Les deux vies de Pénélope

 
Pénélope est chirurgienne à Bruxelles mais elle est surtout chirurgienne de guerre à Alep, en Syrie, où elle est partie 32 fois en mission ces quatorze dernières années. Ce jour-là, elle rentre après une très longue période passée loin des siens. Avec, dans la tête, entre autres, le regret de n’avoir pas pu sauver une fillette…

Revenir à la maison n’est jamais simple après des missions comme Pénélope en vit. Son corps revient à la maison mais sa tête reste là-bas. Là-bas où, elle le sait, elle va retourner pour continuer de sauver des vies. Ce qui l’empêche de faire réellement le break…

Par sylvestre, le 20 février 2020

Notre avis sur Les deux vies de Pénélope

 
Pénélope vit entre deux univers. Il y a celui, occidental, douillet, et peuplé de gens qui l’aiment et qui l’attendent. Et il y a l’autre, lointain, dangereux, mais où elle se sait infiniment utile. Revenir en Europe est, mission après mission, de plus en plus difficile pour Pénélope. La communication entre elle et les siens en pâtit. Car ses étapes Bruxelloises sont devenues pour elle des entractes entre ce qui, finalement, est devenu sa "vraie vie".

Dans cette bande dessinée, on est très peu en Syrie. On est principalement en Belgique, sous le toit familial. Et on assiste aux retrouvailles, aux re-prises de repères pour Pénélope, la grande absente qui revient et à qui tout le monde pose toujours les mêmes questions ou fait de sempiternelles remarques. Sans jamais la voir atterrir vraiment. Sans jamais la sentir vraiment heureuse d’être en famille. Pénélope doit avoir l’impression de perdre du temps, quand elle est chez elle. Elle a l’impression d’être plus lucide que les autres, de détenir une vérité à laquelle les autres n’auront jamais accès. Voilà qui en fait quelqu’un de pas forcément sympathique ; et pourtant, on la comprend totalement. Et on ne la juge donc pas.

Pour écrire cette BD, Judith Vanistendael a choisi en quelque sorte le non-dit graphique.

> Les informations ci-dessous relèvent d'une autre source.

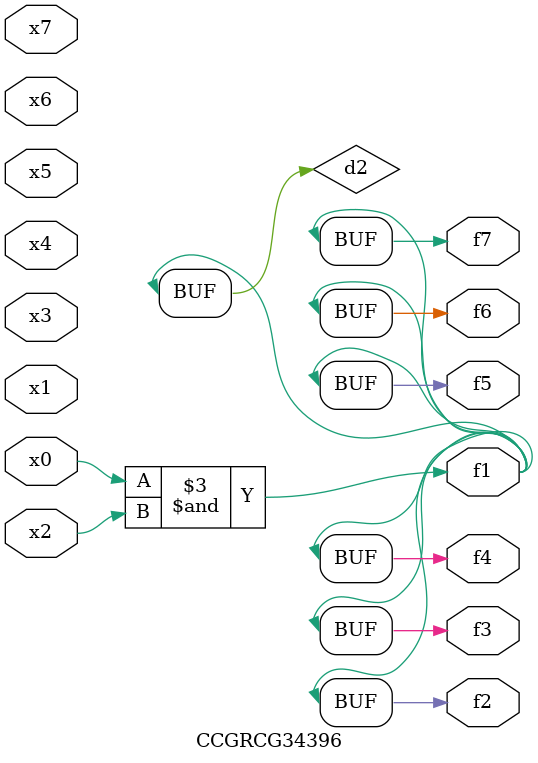
<source format=v>
module CCGRCG34396(
	input x0, x1, x2, x3, x4, x5, x6, x7,
	output f1, f2, f3, f4, f5, f6, f7
);

	wire d1, d2;

	nor (d1, x3, x6);
	and (d2, x0, x2);
	assign f1 = d2;
	assign f2 = d2;
	assign f3 = d2;
	assign f4 = d2;
	assign f5 = d2;
	assign f6 = d2;
	assign f7 = d2;
endmodule

</source>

Elle parle en effet du conflit en Syrie sans le montrer mais elle en révèle toutefois une conséquence ; aussi marginale, personnelle ou anecdotique soit-elle. Le ton est juste, les dialogues aussi. Les malaises, les frictions, les querelles, les soupirs… Des moments à vivre intensément car ils ne sont que passagers… Peut-on dire de Pénélope qu’elle est égoïste, elle qui sacrifie beaucoup pour soigner les autres ? Que son mari et ses enfants sont possessifs, eux dont on comprend la frustration ? En réalité, chacun a raison, car chacun a sa vie et sa vision des choses. Juger ne changera rien.

Tout en vérités, tout en respect, tout en profondeur, Les deux vies de Pénélope est un roman graphique où le curseur de la vie de l’héroïne oscille entre fadeur et excitation de manière pas toujours logique à nos yeux mais de manière naturelle à ses tripes.